Bahwa Amerika Serikat (AS) dan Republik Islam Iran kini sedang berseteru, benar adanya. Hubungan politik antar keduanya sedang memanas, tepat sekali. George W Bush, Presiden AS, dan Mahmoud Ahmadinajed, Presiden Iran, bisa dinobatkan sebagai dua pemimpin yang dalam dua tahun terakhir ini paling gencar berkonfrontasi diplomasi politik. Saling tuding dan aling dilakukan masing-masing. Terutama menyangkut isu program nuklir. Tampaknya tidak ada yang akan membantah bahwa antar keduanya sulit dibangun jembatan damai serta harmonisasi.
Tapi dalam buku ini, The Hidden Face of Iran,, fakta yang kita dapatkan justru sebaliknya: ‘Iran’ dan ‘Amerika’ bergandengan tangan layaknya saudara. Hubungan keduanya demikian erat, bersahabat dan penuh kekeluargaan. Sesuatu yang tidak kita dapatkan dalam cakrawala polotik praktis kedua Negara tersebut.

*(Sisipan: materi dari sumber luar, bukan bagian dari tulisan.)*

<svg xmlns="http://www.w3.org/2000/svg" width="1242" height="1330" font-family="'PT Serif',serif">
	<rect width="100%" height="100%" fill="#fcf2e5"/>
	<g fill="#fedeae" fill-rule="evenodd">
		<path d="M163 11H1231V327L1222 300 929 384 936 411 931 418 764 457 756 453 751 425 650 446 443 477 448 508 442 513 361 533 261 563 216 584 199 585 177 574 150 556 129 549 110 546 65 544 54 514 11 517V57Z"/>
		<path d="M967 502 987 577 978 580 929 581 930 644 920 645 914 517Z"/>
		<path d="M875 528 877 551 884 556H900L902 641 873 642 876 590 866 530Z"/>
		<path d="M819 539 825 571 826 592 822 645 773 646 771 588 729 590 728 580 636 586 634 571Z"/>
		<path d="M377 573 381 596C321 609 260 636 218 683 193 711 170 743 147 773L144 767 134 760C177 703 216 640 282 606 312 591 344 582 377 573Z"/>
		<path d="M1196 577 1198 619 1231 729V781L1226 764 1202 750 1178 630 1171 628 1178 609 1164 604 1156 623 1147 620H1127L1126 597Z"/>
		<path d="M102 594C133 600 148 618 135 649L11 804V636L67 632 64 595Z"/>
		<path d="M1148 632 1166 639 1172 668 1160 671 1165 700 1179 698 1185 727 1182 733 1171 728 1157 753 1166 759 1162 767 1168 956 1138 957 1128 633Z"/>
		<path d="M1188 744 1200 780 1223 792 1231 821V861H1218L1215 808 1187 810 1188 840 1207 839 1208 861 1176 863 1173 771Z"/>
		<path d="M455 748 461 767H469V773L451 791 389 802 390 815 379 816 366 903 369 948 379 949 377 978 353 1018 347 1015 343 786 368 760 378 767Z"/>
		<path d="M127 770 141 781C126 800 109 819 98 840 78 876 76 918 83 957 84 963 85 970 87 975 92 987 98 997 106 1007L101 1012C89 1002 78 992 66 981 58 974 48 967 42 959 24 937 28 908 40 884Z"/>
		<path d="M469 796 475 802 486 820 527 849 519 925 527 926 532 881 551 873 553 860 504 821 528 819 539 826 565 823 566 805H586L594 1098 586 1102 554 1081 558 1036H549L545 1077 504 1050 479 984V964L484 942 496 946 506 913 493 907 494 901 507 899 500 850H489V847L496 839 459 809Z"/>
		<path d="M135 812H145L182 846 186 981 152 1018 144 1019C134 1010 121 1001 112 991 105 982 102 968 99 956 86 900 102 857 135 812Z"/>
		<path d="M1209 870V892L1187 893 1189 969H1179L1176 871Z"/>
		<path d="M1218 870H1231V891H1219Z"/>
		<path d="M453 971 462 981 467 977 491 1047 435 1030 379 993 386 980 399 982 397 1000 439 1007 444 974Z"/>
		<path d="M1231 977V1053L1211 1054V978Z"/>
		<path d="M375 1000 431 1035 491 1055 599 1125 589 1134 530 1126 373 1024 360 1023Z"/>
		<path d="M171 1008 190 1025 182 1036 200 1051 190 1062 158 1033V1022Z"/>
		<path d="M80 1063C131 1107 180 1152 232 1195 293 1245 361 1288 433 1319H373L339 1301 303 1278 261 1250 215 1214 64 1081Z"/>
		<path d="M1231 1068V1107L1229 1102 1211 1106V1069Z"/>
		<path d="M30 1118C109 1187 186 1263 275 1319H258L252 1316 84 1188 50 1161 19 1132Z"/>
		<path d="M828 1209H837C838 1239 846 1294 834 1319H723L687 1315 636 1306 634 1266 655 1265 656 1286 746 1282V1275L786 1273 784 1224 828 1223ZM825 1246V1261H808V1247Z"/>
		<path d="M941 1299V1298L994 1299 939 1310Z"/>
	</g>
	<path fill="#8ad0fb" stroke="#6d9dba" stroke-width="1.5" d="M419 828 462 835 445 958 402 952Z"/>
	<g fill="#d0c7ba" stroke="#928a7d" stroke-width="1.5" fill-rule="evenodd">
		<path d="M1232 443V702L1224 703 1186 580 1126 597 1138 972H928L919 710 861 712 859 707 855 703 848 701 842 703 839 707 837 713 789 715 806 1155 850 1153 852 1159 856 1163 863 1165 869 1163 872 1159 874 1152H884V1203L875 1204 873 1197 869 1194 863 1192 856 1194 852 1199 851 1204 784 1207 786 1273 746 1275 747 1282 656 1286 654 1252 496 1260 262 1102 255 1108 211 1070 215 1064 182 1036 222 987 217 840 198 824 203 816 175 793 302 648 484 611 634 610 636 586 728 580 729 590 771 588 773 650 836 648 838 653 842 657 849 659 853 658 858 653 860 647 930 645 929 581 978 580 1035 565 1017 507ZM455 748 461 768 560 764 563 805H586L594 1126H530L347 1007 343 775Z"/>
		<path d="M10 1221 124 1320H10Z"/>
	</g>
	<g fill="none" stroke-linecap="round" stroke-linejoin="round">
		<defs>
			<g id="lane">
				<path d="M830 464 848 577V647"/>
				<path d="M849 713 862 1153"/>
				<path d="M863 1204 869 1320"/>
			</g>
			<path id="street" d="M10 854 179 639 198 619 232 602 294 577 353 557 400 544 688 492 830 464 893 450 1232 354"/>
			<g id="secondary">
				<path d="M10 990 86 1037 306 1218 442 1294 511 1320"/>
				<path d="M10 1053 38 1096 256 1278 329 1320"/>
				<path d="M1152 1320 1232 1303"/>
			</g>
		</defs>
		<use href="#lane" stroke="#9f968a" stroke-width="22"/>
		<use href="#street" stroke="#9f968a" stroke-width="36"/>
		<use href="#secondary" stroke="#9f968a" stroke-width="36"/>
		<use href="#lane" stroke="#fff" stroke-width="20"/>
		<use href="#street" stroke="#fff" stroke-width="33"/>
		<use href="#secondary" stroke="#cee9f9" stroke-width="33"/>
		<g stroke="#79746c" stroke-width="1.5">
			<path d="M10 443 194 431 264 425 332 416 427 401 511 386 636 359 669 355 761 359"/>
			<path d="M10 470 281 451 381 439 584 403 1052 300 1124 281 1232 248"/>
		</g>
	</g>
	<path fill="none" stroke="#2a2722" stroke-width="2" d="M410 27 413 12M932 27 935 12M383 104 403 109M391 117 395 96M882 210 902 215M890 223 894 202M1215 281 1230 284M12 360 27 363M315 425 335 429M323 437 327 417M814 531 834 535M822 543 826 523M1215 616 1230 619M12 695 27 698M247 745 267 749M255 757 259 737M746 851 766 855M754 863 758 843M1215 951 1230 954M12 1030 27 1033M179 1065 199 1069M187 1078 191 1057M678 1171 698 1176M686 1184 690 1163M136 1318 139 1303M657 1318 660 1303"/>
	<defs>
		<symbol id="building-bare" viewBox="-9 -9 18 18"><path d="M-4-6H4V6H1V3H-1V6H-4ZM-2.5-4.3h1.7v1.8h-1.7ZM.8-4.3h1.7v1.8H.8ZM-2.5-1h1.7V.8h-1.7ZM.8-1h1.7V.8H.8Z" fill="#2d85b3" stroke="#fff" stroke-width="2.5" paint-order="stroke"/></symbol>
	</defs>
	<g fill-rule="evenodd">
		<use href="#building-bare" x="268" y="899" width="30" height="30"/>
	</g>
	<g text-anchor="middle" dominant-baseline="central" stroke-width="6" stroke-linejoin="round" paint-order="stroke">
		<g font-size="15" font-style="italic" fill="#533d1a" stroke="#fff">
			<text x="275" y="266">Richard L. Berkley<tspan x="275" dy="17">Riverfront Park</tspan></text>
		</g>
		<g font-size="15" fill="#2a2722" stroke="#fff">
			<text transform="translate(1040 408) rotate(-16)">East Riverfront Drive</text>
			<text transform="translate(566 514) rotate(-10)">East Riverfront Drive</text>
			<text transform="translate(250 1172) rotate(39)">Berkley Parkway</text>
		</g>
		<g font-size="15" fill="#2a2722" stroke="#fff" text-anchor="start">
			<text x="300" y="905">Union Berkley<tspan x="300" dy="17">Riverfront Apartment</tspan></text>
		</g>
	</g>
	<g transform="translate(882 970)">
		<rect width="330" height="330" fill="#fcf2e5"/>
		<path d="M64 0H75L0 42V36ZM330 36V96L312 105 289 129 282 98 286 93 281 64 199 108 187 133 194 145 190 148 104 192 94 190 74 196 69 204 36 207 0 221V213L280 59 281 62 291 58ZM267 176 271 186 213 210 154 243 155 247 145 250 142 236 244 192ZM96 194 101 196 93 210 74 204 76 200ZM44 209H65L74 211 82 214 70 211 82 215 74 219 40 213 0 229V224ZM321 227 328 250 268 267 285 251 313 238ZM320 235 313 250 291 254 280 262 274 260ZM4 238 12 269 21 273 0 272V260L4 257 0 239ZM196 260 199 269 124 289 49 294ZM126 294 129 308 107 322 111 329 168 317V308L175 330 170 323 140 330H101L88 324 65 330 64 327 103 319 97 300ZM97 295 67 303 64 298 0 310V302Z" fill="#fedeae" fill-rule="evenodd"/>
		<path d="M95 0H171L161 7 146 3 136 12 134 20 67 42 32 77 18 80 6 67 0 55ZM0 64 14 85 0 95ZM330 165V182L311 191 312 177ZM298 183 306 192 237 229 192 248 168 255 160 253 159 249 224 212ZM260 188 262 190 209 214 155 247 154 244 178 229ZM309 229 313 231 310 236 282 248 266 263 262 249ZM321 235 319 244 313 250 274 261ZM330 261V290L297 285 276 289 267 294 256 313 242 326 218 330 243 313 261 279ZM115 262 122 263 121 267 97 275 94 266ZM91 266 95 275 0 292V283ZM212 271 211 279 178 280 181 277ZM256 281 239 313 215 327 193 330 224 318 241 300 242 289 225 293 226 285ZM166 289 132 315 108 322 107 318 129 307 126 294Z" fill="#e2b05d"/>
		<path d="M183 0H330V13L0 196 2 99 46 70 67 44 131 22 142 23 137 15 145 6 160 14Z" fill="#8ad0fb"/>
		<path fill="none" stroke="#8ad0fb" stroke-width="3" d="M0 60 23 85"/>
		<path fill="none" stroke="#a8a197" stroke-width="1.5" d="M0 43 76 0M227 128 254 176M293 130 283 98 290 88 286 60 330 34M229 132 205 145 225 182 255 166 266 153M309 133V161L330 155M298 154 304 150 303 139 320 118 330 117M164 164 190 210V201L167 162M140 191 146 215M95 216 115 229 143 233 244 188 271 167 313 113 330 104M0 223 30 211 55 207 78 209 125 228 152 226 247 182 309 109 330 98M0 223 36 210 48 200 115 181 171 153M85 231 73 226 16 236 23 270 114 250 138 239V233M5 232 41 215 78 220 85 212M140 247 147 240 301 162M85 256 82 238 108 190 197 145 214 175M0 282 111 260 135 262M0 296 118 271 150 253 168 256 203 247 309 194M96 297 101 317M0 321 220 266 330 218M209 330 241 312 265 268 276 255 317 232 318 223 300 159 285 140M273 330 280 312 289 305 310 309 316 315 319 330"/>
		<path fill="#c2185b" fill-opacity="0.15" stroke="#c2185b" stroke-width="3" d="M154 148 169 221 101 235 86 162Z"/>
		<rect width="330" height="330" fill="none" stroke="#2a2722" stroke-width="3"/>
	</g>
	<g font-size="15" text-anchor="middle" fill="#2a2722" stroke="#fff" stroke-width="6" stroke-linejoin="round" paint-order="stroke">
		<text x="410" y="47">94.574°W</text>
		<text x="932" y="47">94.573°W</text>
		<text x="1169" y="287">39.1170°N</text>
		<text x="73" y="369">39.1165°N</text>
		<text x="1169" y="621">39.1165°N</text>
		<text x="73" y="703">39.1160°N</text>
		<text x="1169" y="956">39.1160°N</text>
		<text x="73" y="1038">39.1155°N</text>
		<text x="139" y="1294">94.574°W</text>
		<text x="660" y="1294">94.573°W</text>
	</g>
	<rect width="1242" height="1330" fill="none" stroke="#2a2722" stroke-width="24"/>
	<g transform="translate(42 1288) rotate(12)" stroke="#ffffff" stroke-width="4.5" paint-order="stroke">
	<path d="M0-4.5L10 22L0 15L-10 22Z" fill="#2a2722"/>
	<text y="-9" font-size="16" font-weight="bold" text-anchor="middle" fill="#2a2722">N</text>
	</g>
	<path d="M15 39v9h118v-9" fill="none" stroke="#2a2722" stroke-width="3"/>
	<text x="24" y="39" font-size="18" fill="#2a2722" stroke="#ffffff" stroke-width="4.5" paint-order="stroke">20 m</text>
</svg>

Buku ini membawa sebuah pesan tulus; mengidentikkan serta menggenaralisir individu (rakyat) dalam sebuah Negara dengan pemerintahan politiknya merupakan sebuah sikap yang sama sekali tidak tepat. Ward ingin berpesan bahwa fakta yang mengemukan pada tataran politis tidak dapat serta digeneralisir pada aspek sosio-kultural. Tidak selamanya realitas sosio-kultural parallel dengan kekelaman fakta politik. Konflik politik tidak dapat digeneralisir sebagai konflik peradaban. Keduanya tidak identik, walaupun dalam batas tertentu kesalingpengaruhannya tidak dapat dinafikan. Itu pasti. Namun, selalu saja banyak jalan untuk membuka pintu dialog sosia-kultural (peradaban) ketika pintu politik justru menutupnya dengan erat. Sebaliknya, bukan tidak mungkin, ketika relasi pada tingkat sosial-budaya buntu, aktor-aktor politik dua buah Negara justru bermesraan demi sebuah opportunisme-pragmatisme politik.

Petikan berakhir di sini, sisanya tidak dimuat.